--- Exercise materials ---
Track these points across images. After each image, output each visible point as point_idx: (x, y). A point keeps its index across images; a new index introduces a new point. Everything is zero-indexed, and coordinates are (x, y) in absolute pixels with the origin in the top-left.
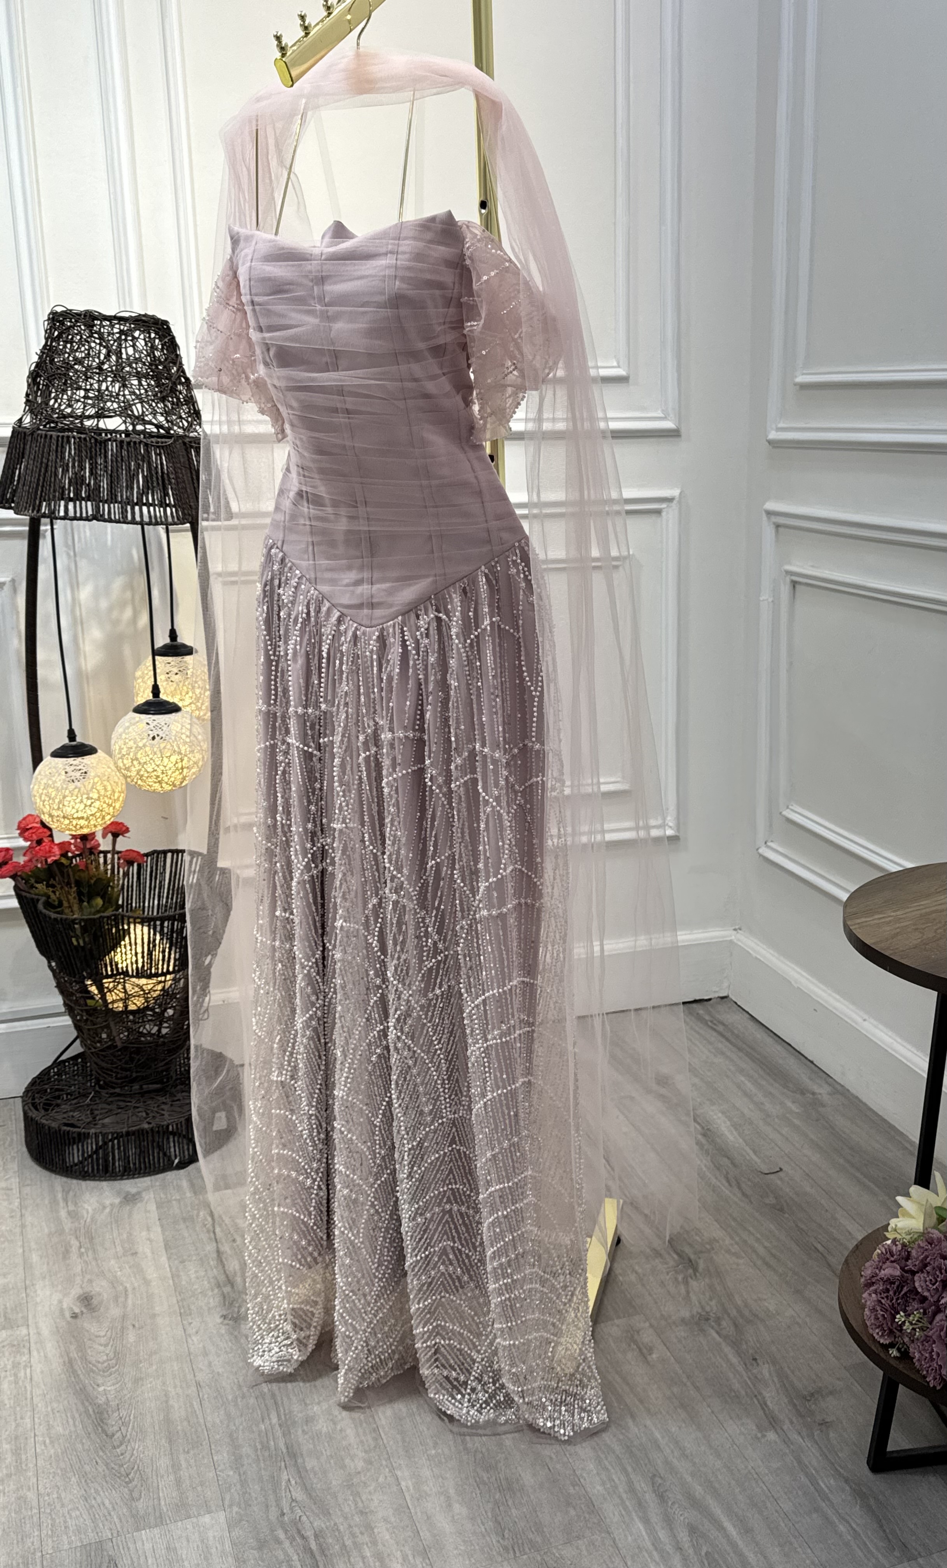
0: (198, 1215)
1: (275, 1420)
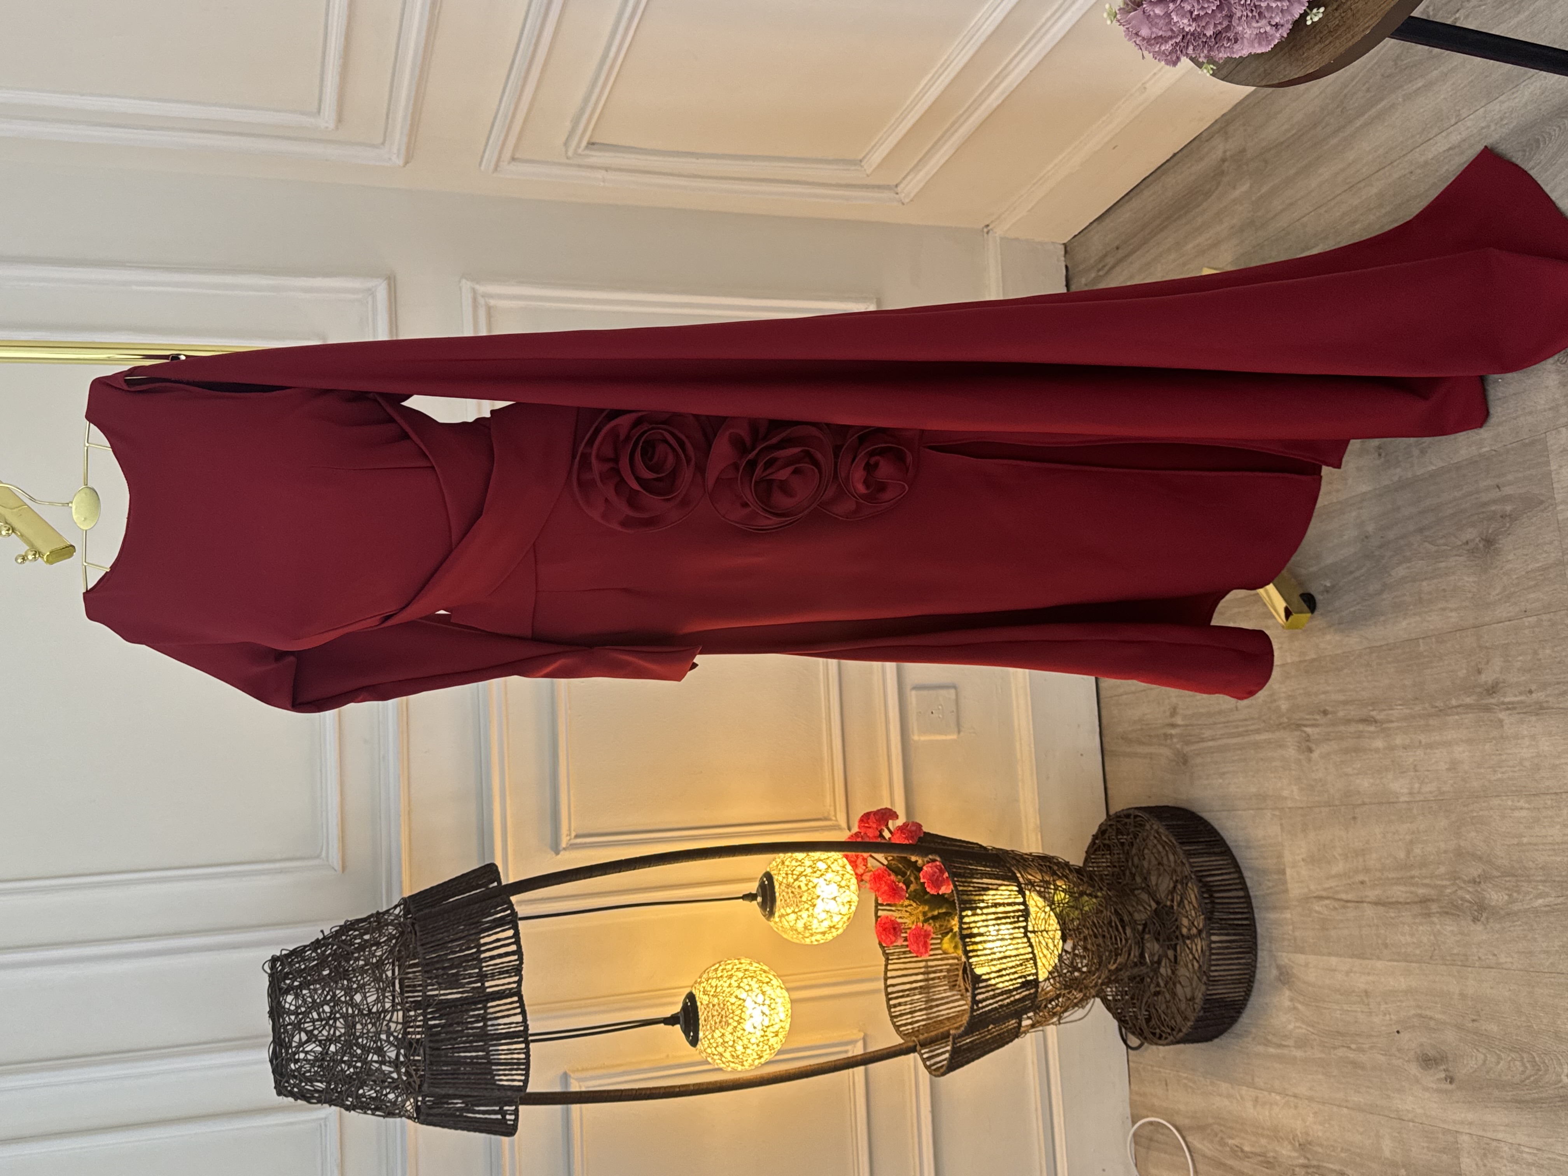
0: (1319, 912)
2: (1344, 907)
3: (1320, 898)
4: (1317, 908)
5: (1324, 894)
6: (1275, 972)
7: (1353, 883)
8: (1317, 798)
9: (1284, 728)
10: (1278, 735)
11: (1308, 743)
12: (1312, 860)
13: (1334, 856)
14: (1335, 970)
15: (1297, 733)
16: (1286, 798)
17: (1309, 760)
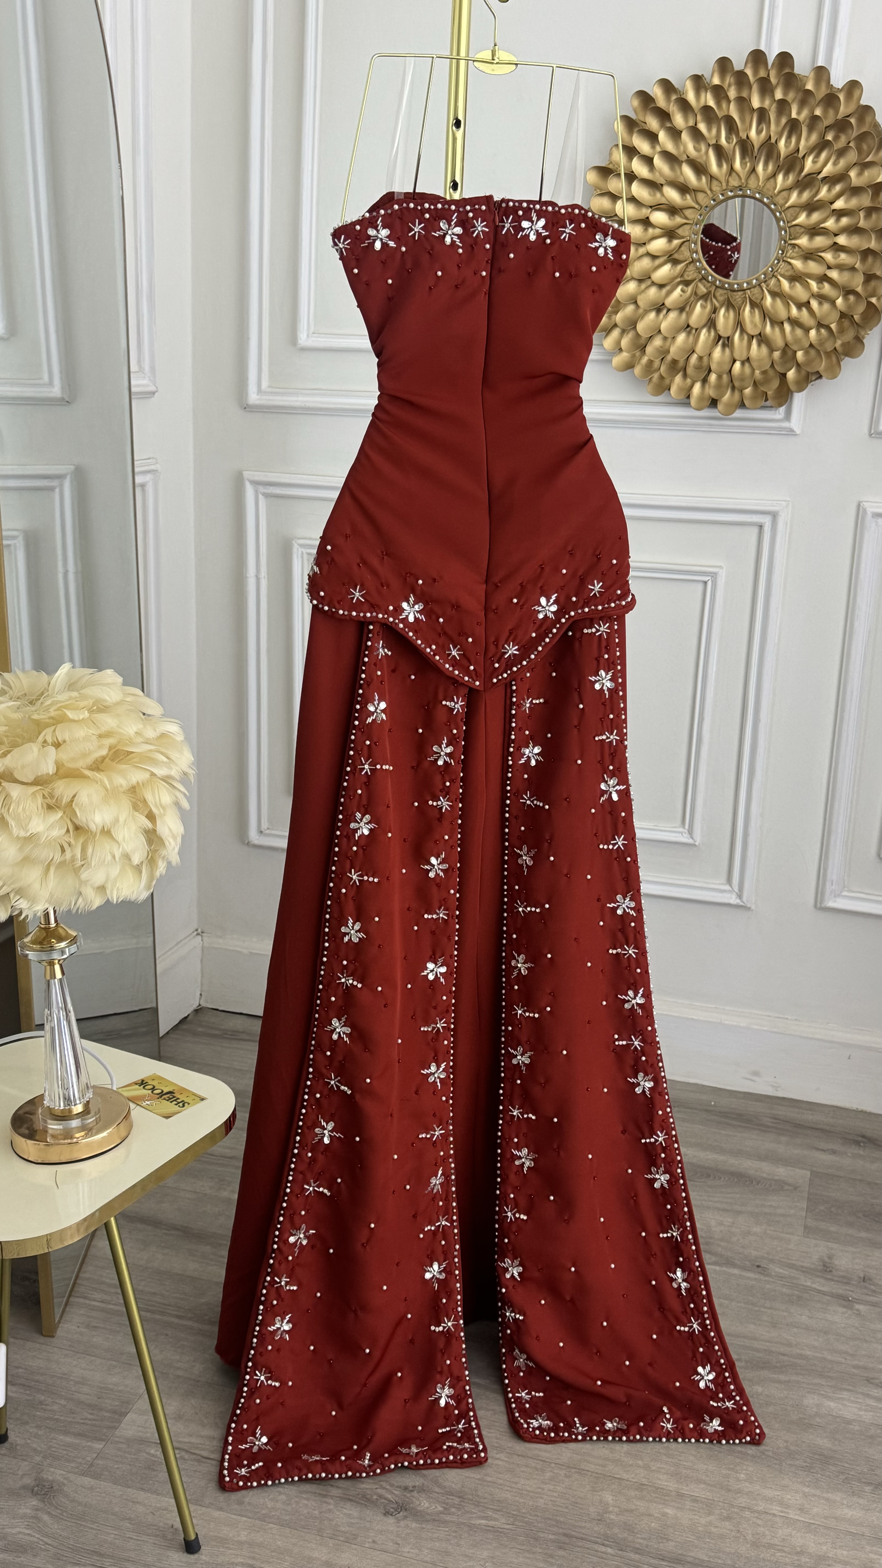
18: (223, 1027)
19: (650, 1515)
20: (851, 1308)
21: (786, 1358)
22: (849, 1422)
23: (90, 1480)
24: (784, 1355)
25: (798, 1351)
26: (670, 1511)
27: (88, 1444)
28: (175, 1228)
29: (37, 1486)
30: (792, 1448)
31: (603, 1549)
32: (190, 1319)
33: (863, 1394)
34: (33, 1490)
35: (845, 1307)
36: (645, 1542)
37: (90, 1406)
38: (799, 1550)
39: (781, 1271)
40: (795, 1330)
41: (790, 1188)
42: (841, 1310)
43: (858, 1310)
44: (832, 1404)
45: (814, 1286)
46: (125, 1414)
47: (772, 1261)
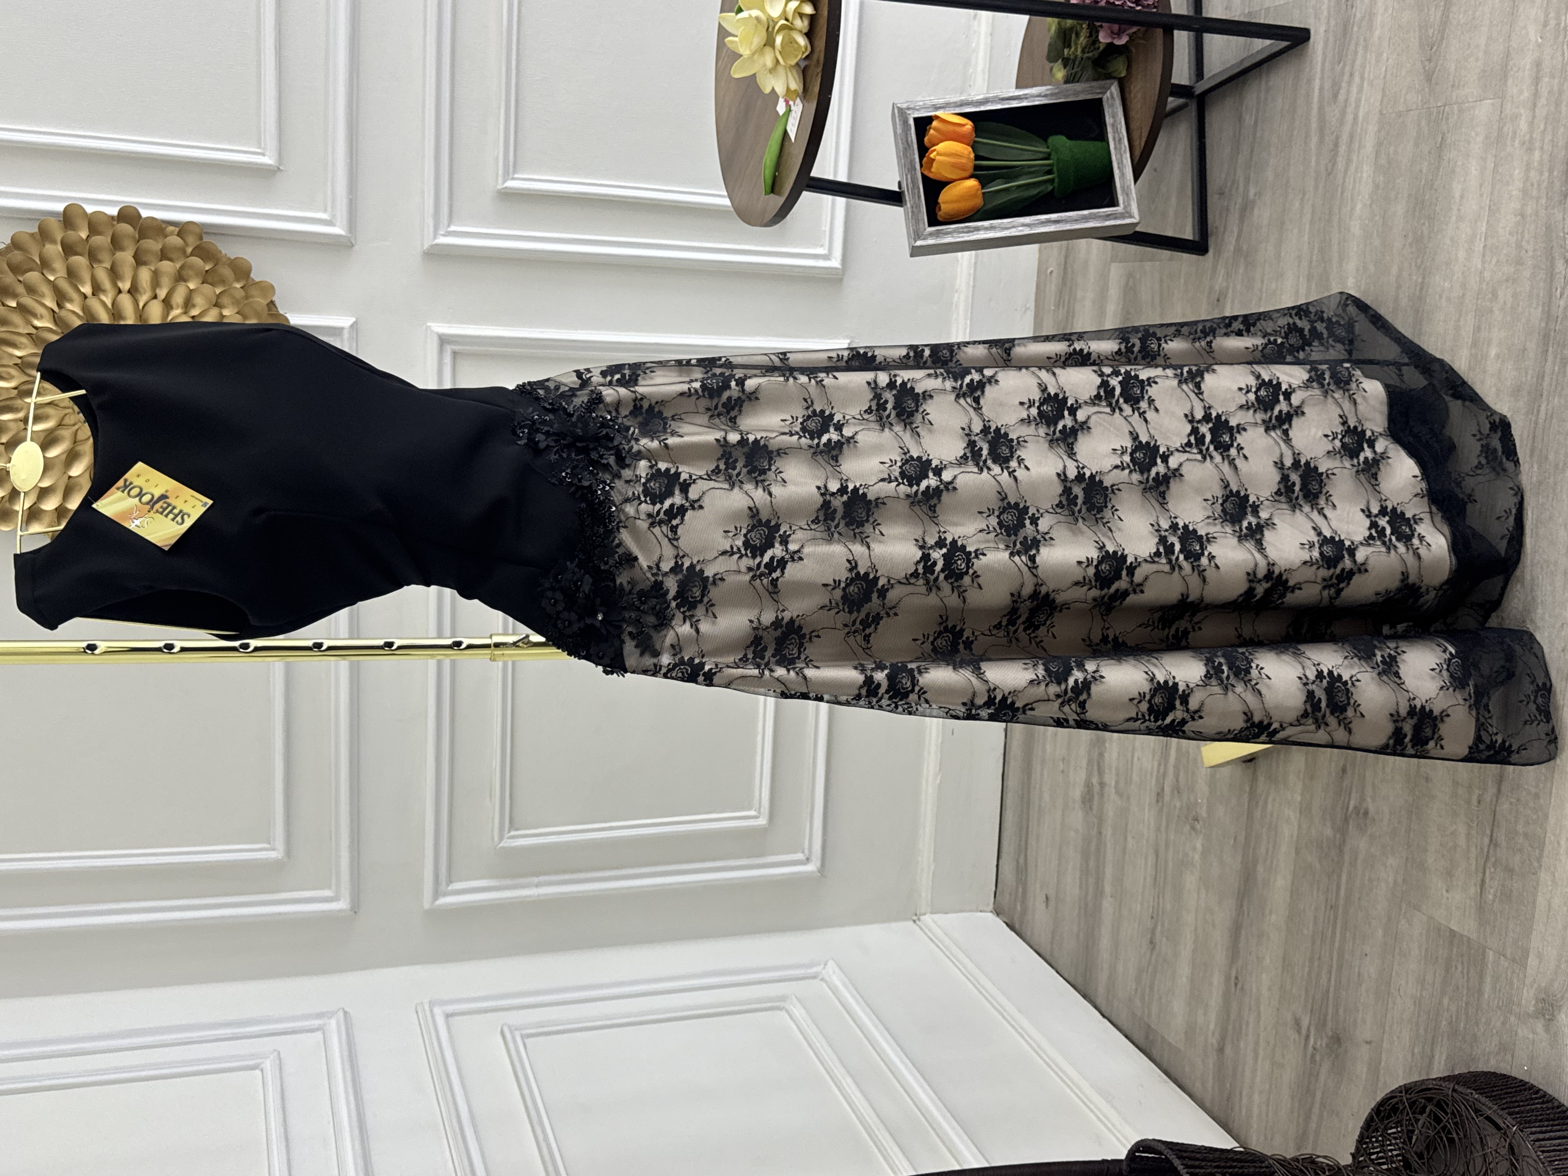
0: (1495, 895)
1: (1543, 408)
2: (1496, 845)
3: (1483, 881)
4: (1491, 897)
5: (1480, 875)
6: (1539, 1027)
7: (1478, 818)
8: (1403, 830)
9: (1344, 841)
10: (1347, 858)
11: (1361, 815)
12: (1449, 874)
13: (1452, 833)
14: (1549, 905)
15: (1350, 827)
16: (1395, 881)
17: (1374, 820)
18: (1014, 884)
19: (1500, 371)
20: (1254, 202)
21: (1315, 257)
22: (1377, 186)
23: (1530, 959)
24: (1311, 262)
25: (1306, 247)
26: (1493, 352)
27: (1490, 965)
28: (1240, 906)
29: (1544, 1015)
30: (1410, 239)
31: (1542, 415)
32: (1339, 876)
33: (1344, 178)
34: (1549, 1020)
35: (1253, 209)
36: (1530, 372)
37: (1447, 970)
38: (1519, 217)
39: (1221, 277)
40: (1283, 254)
41: (1131, 280)
42: (1256, 211)
43: (1255, 195)
44: (1359, 206)
45: (1234, 242)
46: (1453, 933)
47: (1211, 288)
---
# [About this exercise]
Although the records contain pictures, print only the rest, exactly as written.

# [Exercise output]
Track these points across images. After each image, output each visible point as point_idx: (x, y). A point keeps its index across images; a new index introduces a new point. Everything is zero-indexed, and coordinates are (x, y) in absolute pixels with the origin in the top-left.
0: (198, 1215)
1: (275, 1420)
0: (1319, 912)
2: (1344, 907)
3: (1320, 898)
4: (1317, 908)
5: (1324, 894)
6: (1275, 972)
7: (1353, 883)
8: (1317, 798)
9: (1284, 728)
10: (1278, 735)
11: (1308, 743)
12: (1312, 860)
13: (1334, 856)
14: (1335, 970)
15: (1297, 733)
16: (1286, 798)
17: (1309, 760)
18: (223, 1027)
19: (650, 1515)
20: (851, 1308)
21: (786, 1358)
22: (849, 1422)
23: (90, 1480)
24: (784, 1355)
25: (798, 1351)
26: (670, 1511)
27: (88, 1444)
28: (175, 1228)
29: (37, 1486)
30: (792, 1448)
31: (603, 1549)
32: (190, 1319)
33: (863, 1394)
34: (33, 1490)
35: (845, 1307)
36: (645, 1542)
37: (90, 1406)
38: (799, 1550)
39: (781, 1271)
40: (795, 1330)
41: (790, 1188)
42: (841, 1310)
43: (858, 1310)
44: (832, 1404)
45: (814, 1286)
46: (125, 1414)
47: (772, 1261)
0: (1495, 895)
1: (1543, 408)
2: (1496, 845)
3: (1483, 881)
4: (1491, 897)
5: (1480, 875)
6: (1539, 1027)
7: (1478, 818)
8: (1403, 830)
9: (1344, 841)
10: (1347, 858)
11: (1361, 815)
12: (1449, 874)
13: (1452, 833)
14: (1549, 905)
15: (1350, 827)
16: (1395, 881)
17: (1374, 820)
18: (1014, 884)
19: (1500, 371)
20: (1254, 202)
21: (1315, 257)
22: (1377, 186)
23: (1530, 959)
24: (1311, 262)
25: (1306, 247)
26: (1493, 352)
27: (1490, 965)
28: (1240, 906)
29: (1544, 1015)
30: (1410, 239)
31: (1542, 415)
32: (1339, 876)
33: (1344, 178)
34: (1549, 1020)
35: (1253, 209)
36: (1530, 372)
37: (1447, 970)
38: (1519, 217)
39: (1221, 277)
40: (1283, 254)
41: (1131, 280)
42: (1256, 211)
43: (1255, 195)
44: (1359, 206)
45: (1234, 242)
46: (1453, 933)
47: (1211, 288)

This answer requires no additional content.